Point-In-Time Export From Snapshot
Beyond selecting which records should be exported, the Base64 Exporter also allows point-in-time selection of matching records. The following screen shot shows available options for Point-In-Time Export. These are available when a Snapshot is selected in the DataSet Selector:
When selecting a Snapshot from the DataSet Selector, you have options for determining which points in time the Base64 field values should be exported from. The screen shot above is showing the A Point In Time selection. Here are the available choices:
- Most Recent
- A Point In Time
- A Single Date
- Between Two Times
An in-depth discussion of how the CapStorm Snapshot sub-system works can be found here (How do CopyStorm Archives Work).
The following shows available options when the Most Recent selection is made:
The following screen shot shows available options when the A Single Date selection is made:
The following screen shot shows available options when the Between Two Times selection is made:
If either of the following options are selected, it is possible that multiple files match the selection criteria:
- A Single Date: The time span starts at midnight of the selected date and ends just prior to midnight of the following day – resulting in a 24 hour period.
- Between Two Times: The time span starts at the specified start time and ends at the specified end time.
In those two cases it is very possible that there are many records for the selected Salesforce object of a specified Salesforce Id.

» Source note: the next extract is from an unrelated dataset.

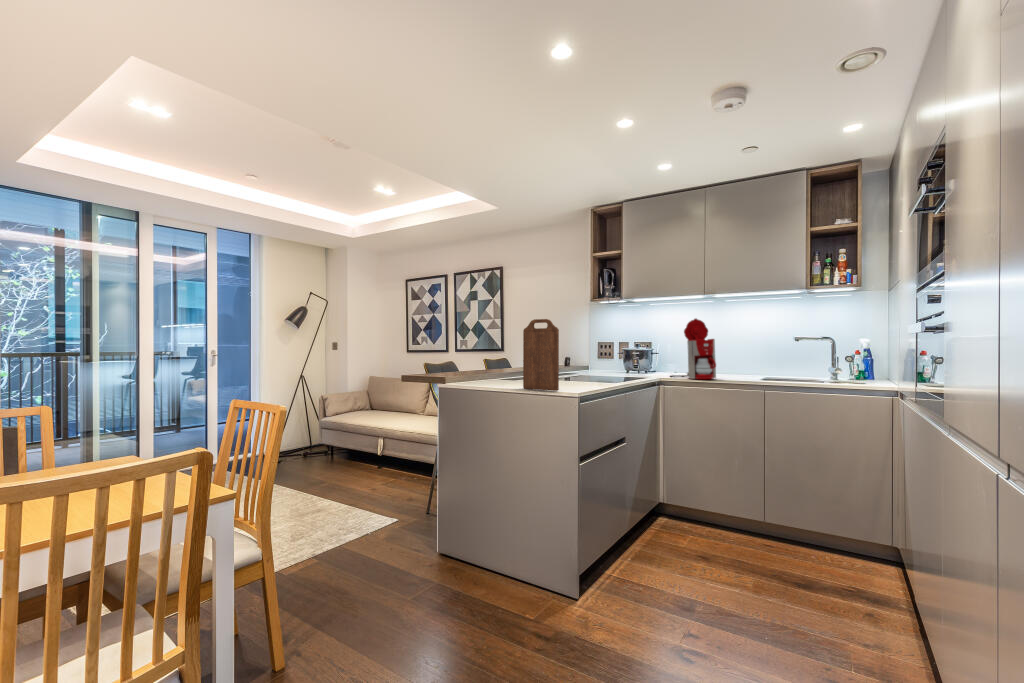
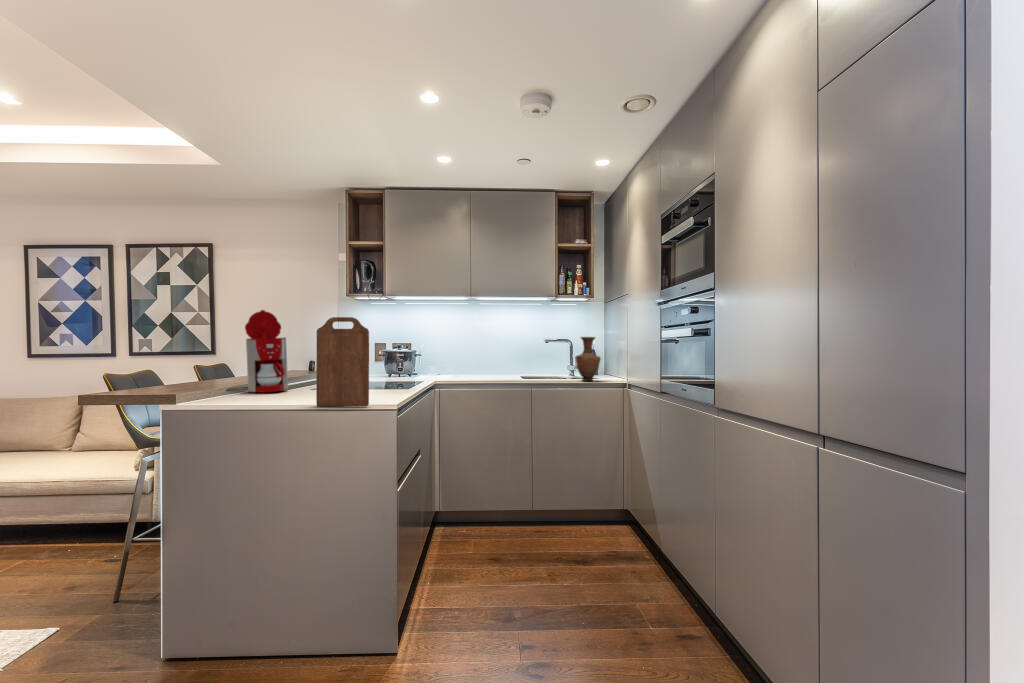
coffee maker: present [670,319,716,379] -> present [227,310,288,392]
vase: none [824,333,858,386] -> present [576,337,601,381]

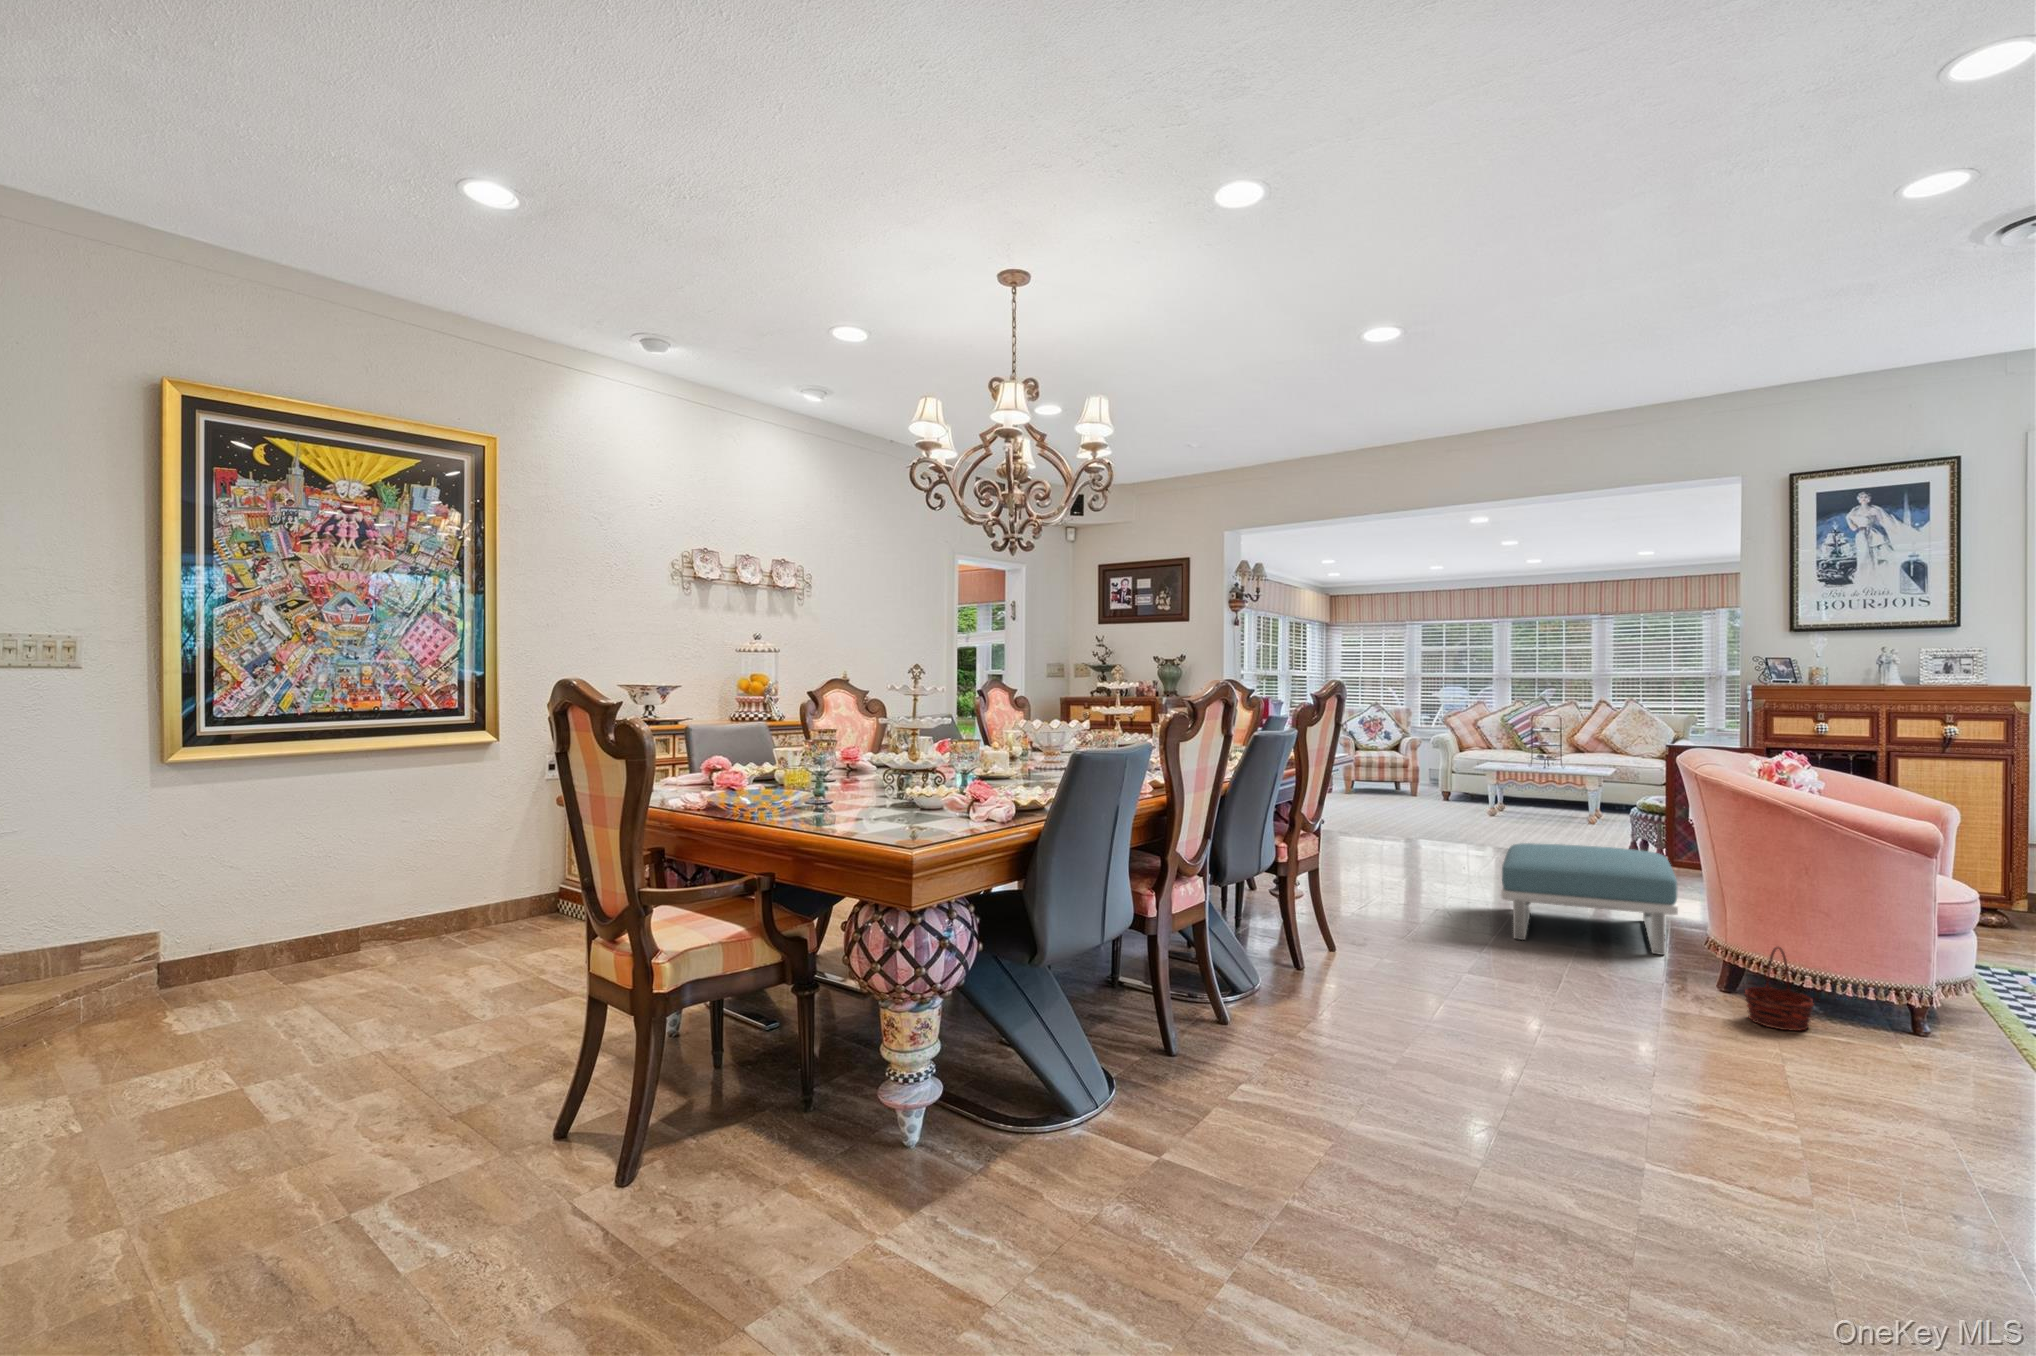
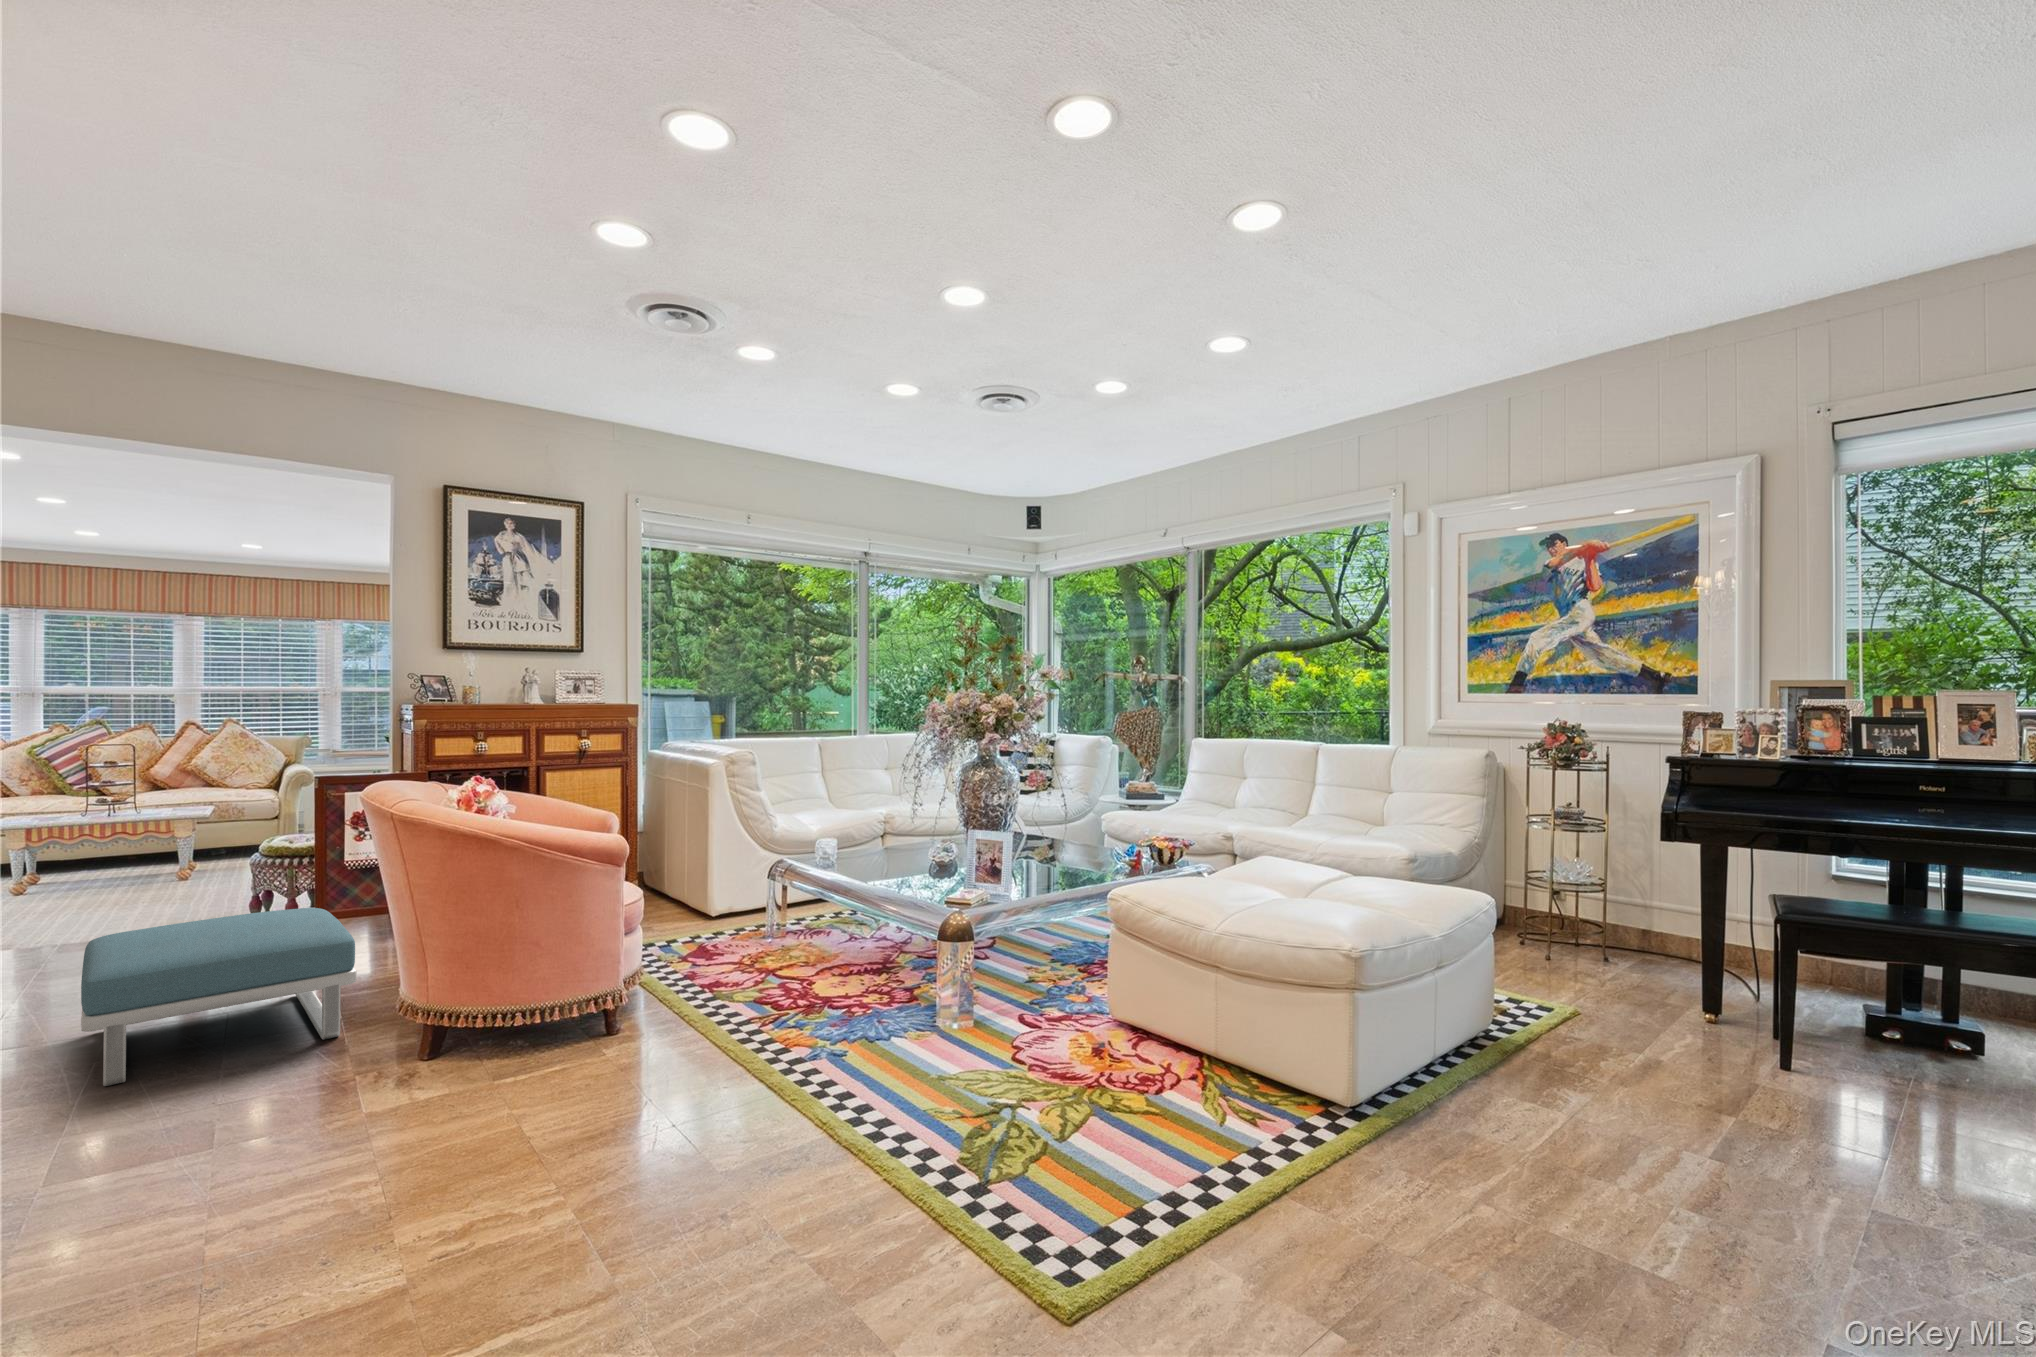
basket: present [1744,947,1814,1031] -> none [460,994,534,1091]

To choose which version(s) of the record to export, you can select the Earliest, the Latest, or All, versions of that Salesforce Id.
Adding a Field to the Base64 Exporter
Available tables are provided by a Base64ExportTableRuleRegistry.xml configuration file. This file contains metadata that defines which Salesforce object fields are candidates for the Base64 Export process, and contains the following built-in definitions.
To add a new table to the Base64 Exporter, create a new Base64ExportTableRuleRegistry.xml file and add it to the [CopyStormMedic]/config/ directory.
Each rule in this XML document specifies the following:
- The name of the Salesforce object (tableName)
- The name of the Salesforce Base64 field (contentsFieldName)
- The name of the Salesforce field whose value is the title of the document (titleFieldName)
- The name of the Salesforce field whose value is the length (in bytes) of the document (contentLengthFieldName)
All attributes are required with the exception of the titleFieldName attribute. If the titleFieldName attribute is not provided, the Salesforce Id field value will be used to name the exported files.
Running Base64 Export as a Batch Job
The Base64 Export tool cannot be executed as a batch job.